A revolutionary new way of crossing water has been proposed in Norway, intended to cut the 21-hour-long journey along the E39 from Kristiansand to Trondheim in half. Currently, the breathtaking route along the western coast of the country, taking in some of the famous fjords, require no less than seven different ferry crossings.
However, with the vast stretches of water – too deep and wide for standard bridge-building techniques – spanned by a series of submerged tunnels floating between 65 and 100 feet below the surface, the landscape would remain unblemished, and the journey a lot shorter.

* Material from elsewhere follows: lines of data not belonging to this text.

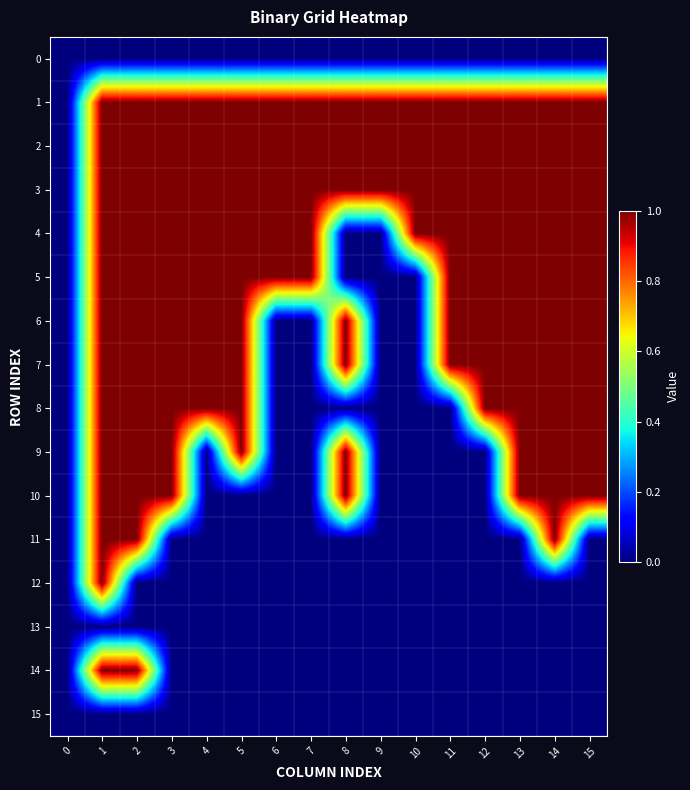

What is the spread (max minus min) of values at 13?

1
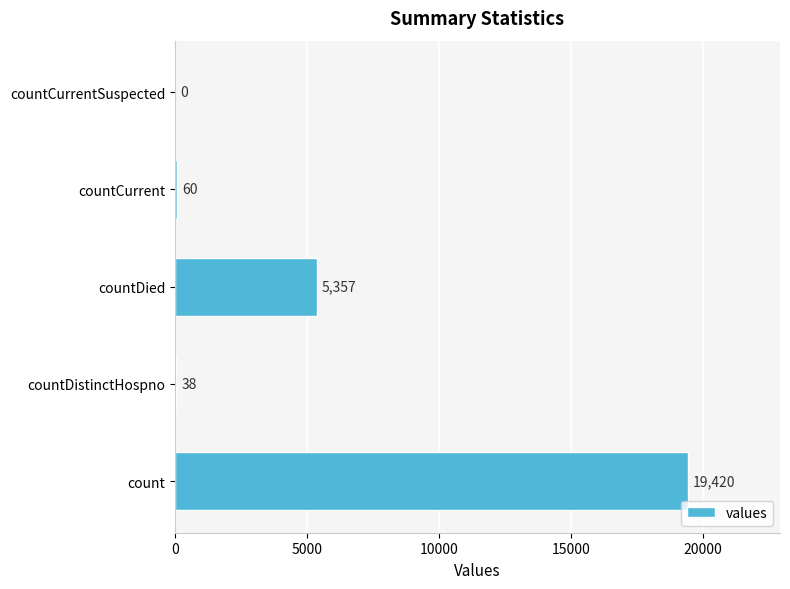

Is it true that the value at countDistinctHospno is 38?

True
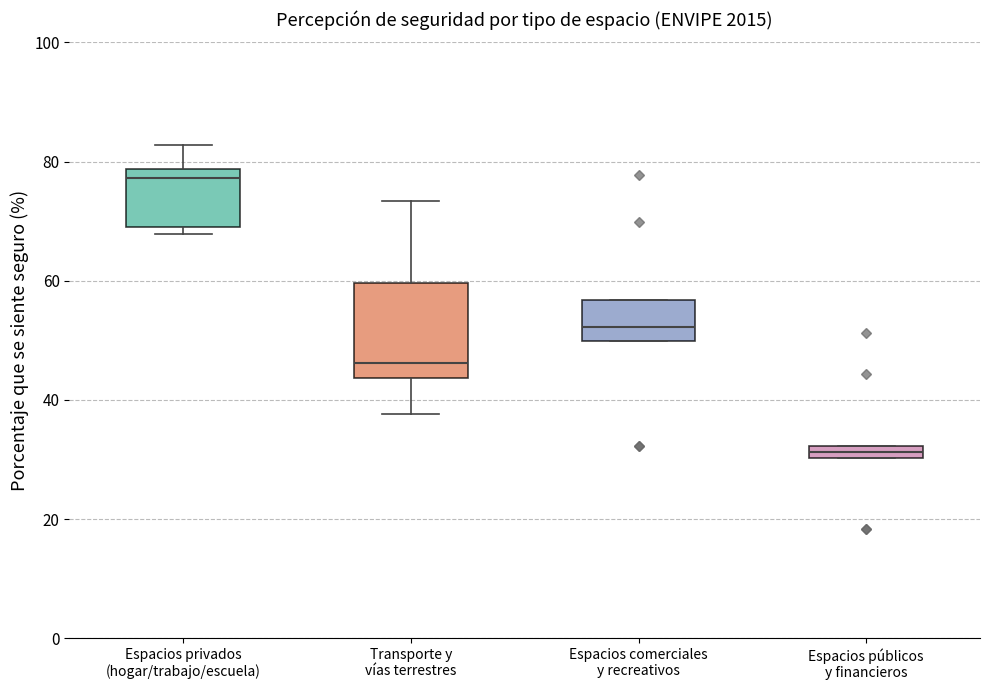

Where does the median line of the box for Espacios comerciales y recreativos sit on the y-axis? The values are not printed on the chart, so give them approximately, as read against the axis.

52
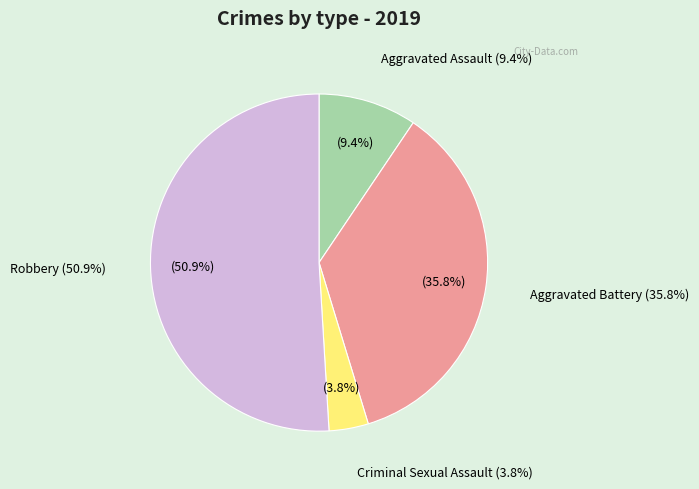

Is there a majority slice in this chart?

Yes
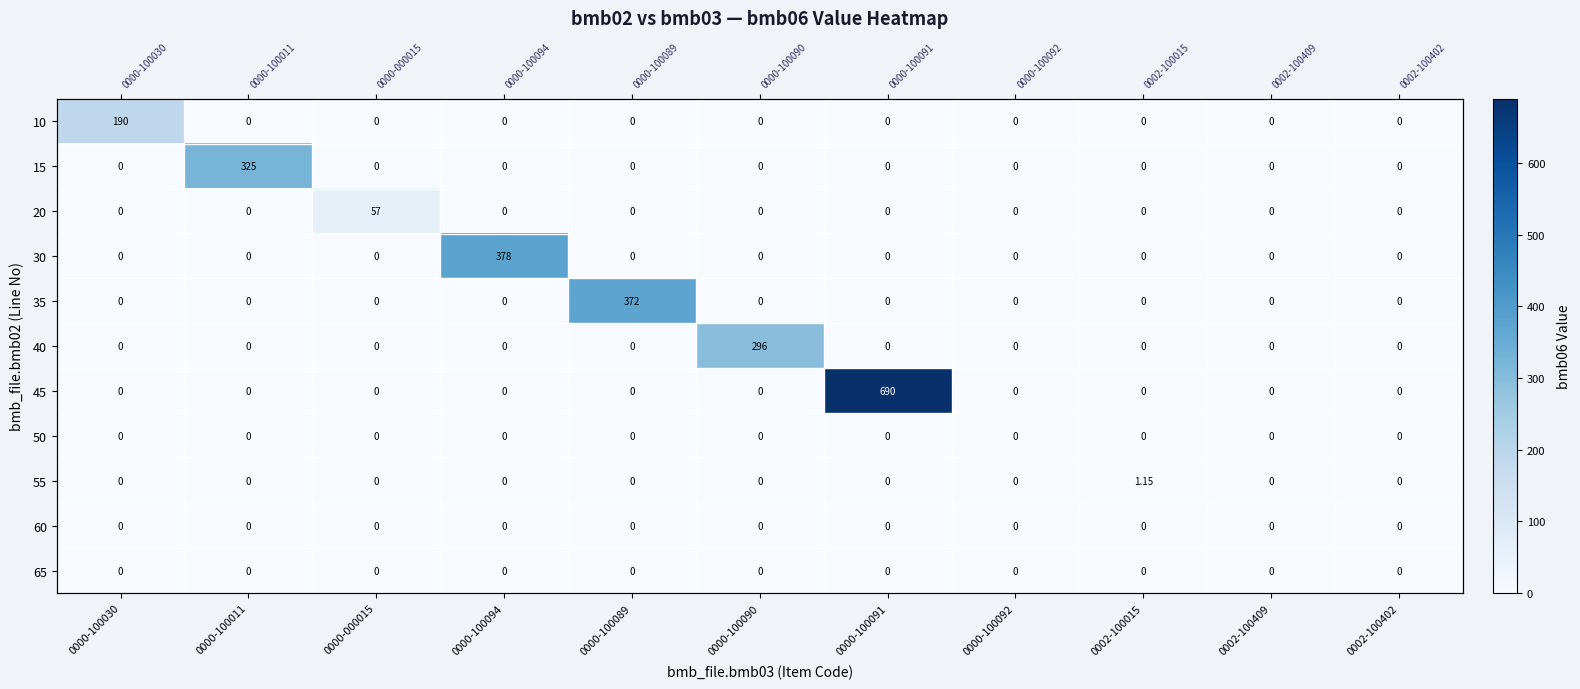

List the labels in order of 60 value, largest first.

0000-100030, 0000-100011, 0000-000015, 0000-100094, 0000-100089, 0000-100090, 0000-100091, 0000-100092, 0002-100015, 0002-100409, 0002-100402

The coastal route’s upgrades are set to be installed by 2035, and will cost a huge £19 billion. The first of these tunnels, first proposed in 2012 after a feasibility study by the Norwegian Public Roads Administration, is intended to cross Sognefjord, connecting Oppedal and Lavik. Currently, the two villages are served by a 20-minute ferry journey across the fjord.

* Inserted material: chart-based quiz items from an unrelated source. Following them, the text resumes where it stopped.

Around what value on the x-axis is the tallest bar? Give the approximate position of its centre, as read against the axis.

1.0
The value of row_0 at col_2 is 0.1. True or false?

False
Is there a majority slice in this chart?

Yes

The tunnel will be composed of two concrete tubes each 4000ft long, one for each direction, braced together by trusses and also to the bedrock. Each tube will have two lanes, one for travel and another for emergencies.
The intention is for the depth of the tunnels to be controlled by a series of floating decks on the surface of the water, spaced far enough apart for ships to pass through – especially important as the area occasionally sees naval training exercises.
Being so far below water, the tunnels should also be impervious to weather and tidal changes, as well as the extreme cold of a Norwegian winter, which will also improve the journeys, as ferries cannot necessarily cross in these conditions.
This will also be helpful for locals; according to Arianna Minoretti, a senior engineer with the NPRA, “Having this connections means that people there will not have to wait for a helicopter to go to the hospital”.
Of course, it will also keep the landscape pristine for those who still prefer to take the scenic route.